Haugeberg calls Hellie “extraordinarily wise” in how he approached all of his priorities, and how he worked with constituencies (students, parents, faculty, alumni, donors) that have different ideas about how to lead a college. One of the ways he did that was to work with Haugeberg to refashion the Board of Trustees, recruiting more diverse members and new members with specific skillsets while turning it into a committee-oriented working board.
“Tom understood and appreciated how important an effective board could be,” Haugeberg says. “He worked extensively to develop a board. That, in and of itself, has been a real success of his presidency.”
Hellie also served on boards for CIC and other higher education organizations – guided by a core belief that independent colleges are better at some things than other types of universities.

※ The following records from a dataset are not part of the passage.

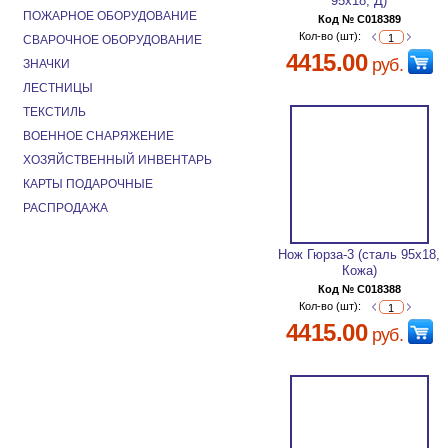
95х18, Д)
ПОЖАРНОЕ ОБОРУДОВАНИЕ
Код № C018389
Кол-во (шт):
СВАРОЧНОЕ ОБОРУДОВАНИЕ
4415.00
руб.
ЗНАЧКИ
ЛЕСТНИЦЫ
ТЕКСТИЛЬ
ВОЕННОЕ СНАРЯЖЕНИЕ
ХОЗЯЙСТВЕННЫЙ ИНВЕНТАРЬ
КАРТЫ ПОДАРОЧНЫЕ
РАСПРОДАЖА
Нож Гюрза-3 (сталь 95х18,
Кожа)
Код № C018388
Кол-во (шт):
4415.00
руб.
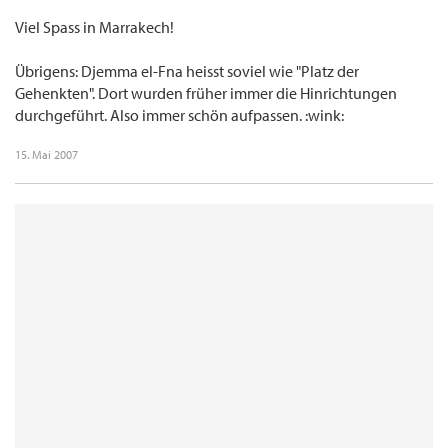
Viel Spass in Marrakech!
Übrigens: Djemma el-Fna heisst soviel wie "Platz der
Gehenkten". Dort wurden früher immer die Hinrichtungen
durchgeführt. Also immer schön aufpassen. :wink:
15. Mai 2007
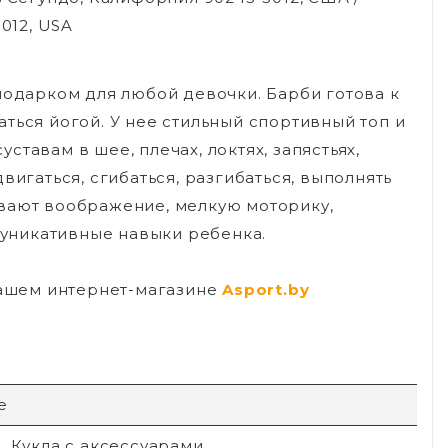
5012, USA
подарком для любой девочки. Барби готова к
ться йогой. У нее стильный спортивный топ и
тавам в шее, плечах, локтях, запястьях,
вигаться, сгибаться, разгибаться, выполнять
ивают воображение, мелкую моторику,
уникативные навыки ребенка.
нашем интернет-магазине
Asport.by
e
, Кукла с аксессуарами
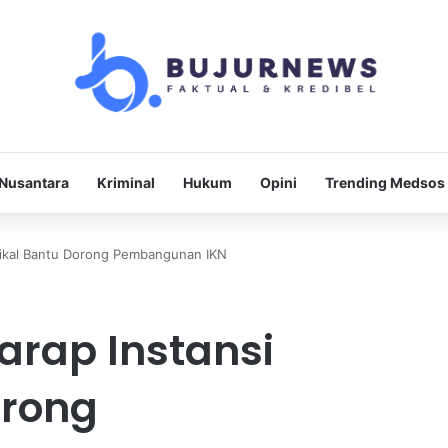
Nusantara
Kriminal
Hukum
Opini
Trending Medsos
rtikal Bantu Dorong Pembangunan IKN
arap Instansi
orong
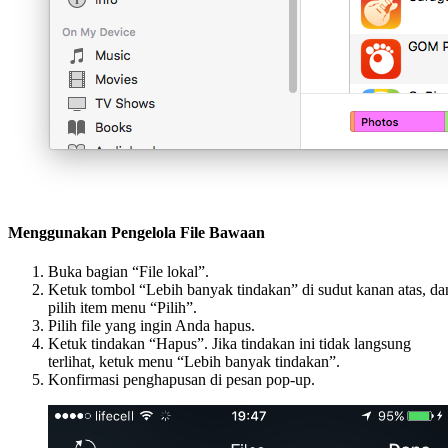
Menggunakan Pengelola File Bawaan
Buka bagian “File lokal”.
Ketuk tombol “Lebih banyak tindakan” di sudut kanan atas, da
pilih item menu “Pilih”.
Pilih file yang ingin Anda hapus.
Ketuk tindakan “Hapus”. Jika tindakan ini tidak langsung
terlihat, ketuk menu “Lebih banyak tindakan”.
Konfirmasi penghapusan di pesan pop-up.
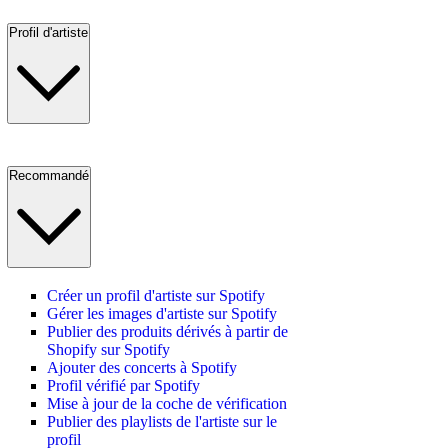
Profil d'artiste
Recommandé
Créer un profil d'artiste sur Spotify
Gérer les images d'artiste sur Spotify
Publier des produits dérivés à partir de
Shopify sur Spotify
Ajouter des concerts à Spotify
Profil vérifié par Spotify
Mise à jour de la coche de vérification
Publier des playlists de l'artiste sur le
profil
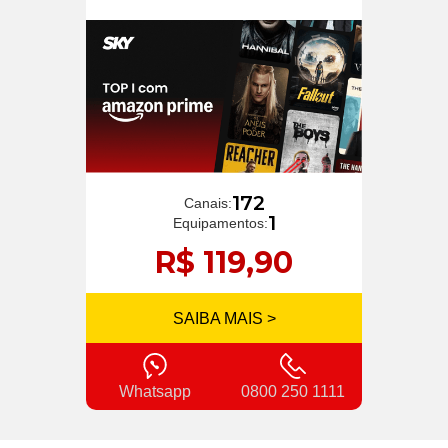
172
Canais:
1
Equipamentos:
R$ 119,90
SAIBA MAIS >
Whatsapp
0800 250 1111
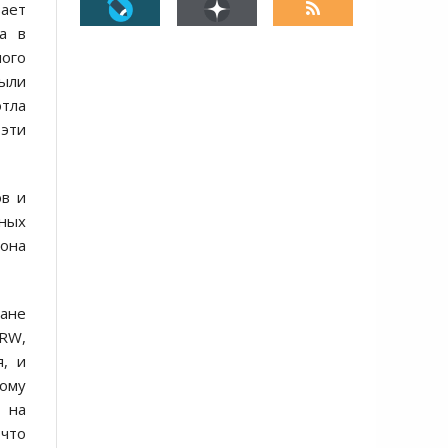
вает
а в
ного
были
отла
 эти
ов и
нных
 она
ране
HRW,
, и
ому
о на
 что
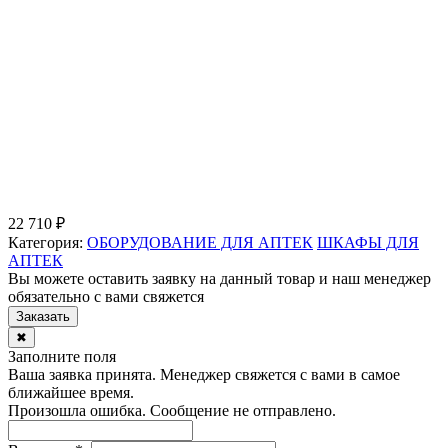
22 710 ₽
Категория:
ОБОРУДОВАНИЕ ДЛЯ АПТЕК
ШКАФЫ ДЛЯ
АПТЕК
Вы можете оставить заявку на данный товар и наш менеджер
обязательно с вами свяжется
Заказать
✖
Заполните поля
Ваша заявка принята. Менеджер свяжется с вами в самое
ближайшее время.
Произошла ошибка. Сообщение не отправлено.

He was and is convinced that the personal attention, faculty mentoring and small classes help students who fall through the cracks in other settings find a way to succeed.
Sarah Flanagan, vice president in charge of government relations at the National Association of Independent Colleges and Universities (NAICU), calls Hellie “perhaps the best and most consistent president-lobbyist of the past two decades” for this sector of higher education. Hellie has said he will wait until after July 1 to decide on future commitments, but Flanagan says she will be encouraging him to remain active on boards and foundations in the years ahead.
“President Hellie has worked tirelessly to build relationships with the Senators and members of Congress from the Oregon delegation, and mentored their staffs on the needs of college families,” Flanagan says. “He is considered by NAICU to be among its strongest voices on Capitol Hill on behalf of students.”
Judith Block McLaughlin, educational chair at the Harvard Seminar for New Presidents, says looking back and evaluating a president’s administration is a tricky thing.
“For all colleges, these are incredibly competitive times,” McLaughlin says. “But overall, you have to look at an institution’s health like you would a person’s health. Someone may have slightly elevated blood pressure, but they don’t have other issues. Maybe they could lose a few pounds, but they’re still wonderfully healthy. An institution has to be viewed in its totality, like a person.”
The Hellie years at Linfield, says Dave Baca ’78, the current board chair, have been incredibly healthy.
“Choosing the right president is the most important thing a board does, and not an easy task,” Baca says. “Each president must contend with different challenges, as the college and the environment change over time. Tom has successfully led us through some of the most difficult times in recent memory.”
Looking back on the last dozen years, Hellie says he is profoundly grateful – to faculty members, trustees and staff, to alumni, friends and donors, to his predecessors.
“But,” he says, “I am especially grateful to our students for their ambition, enthusiasm, idealism and hope. Our students have motivated and inspired me, so to them I owe the most. It has been a great honor to serve as the president of Linfield College.”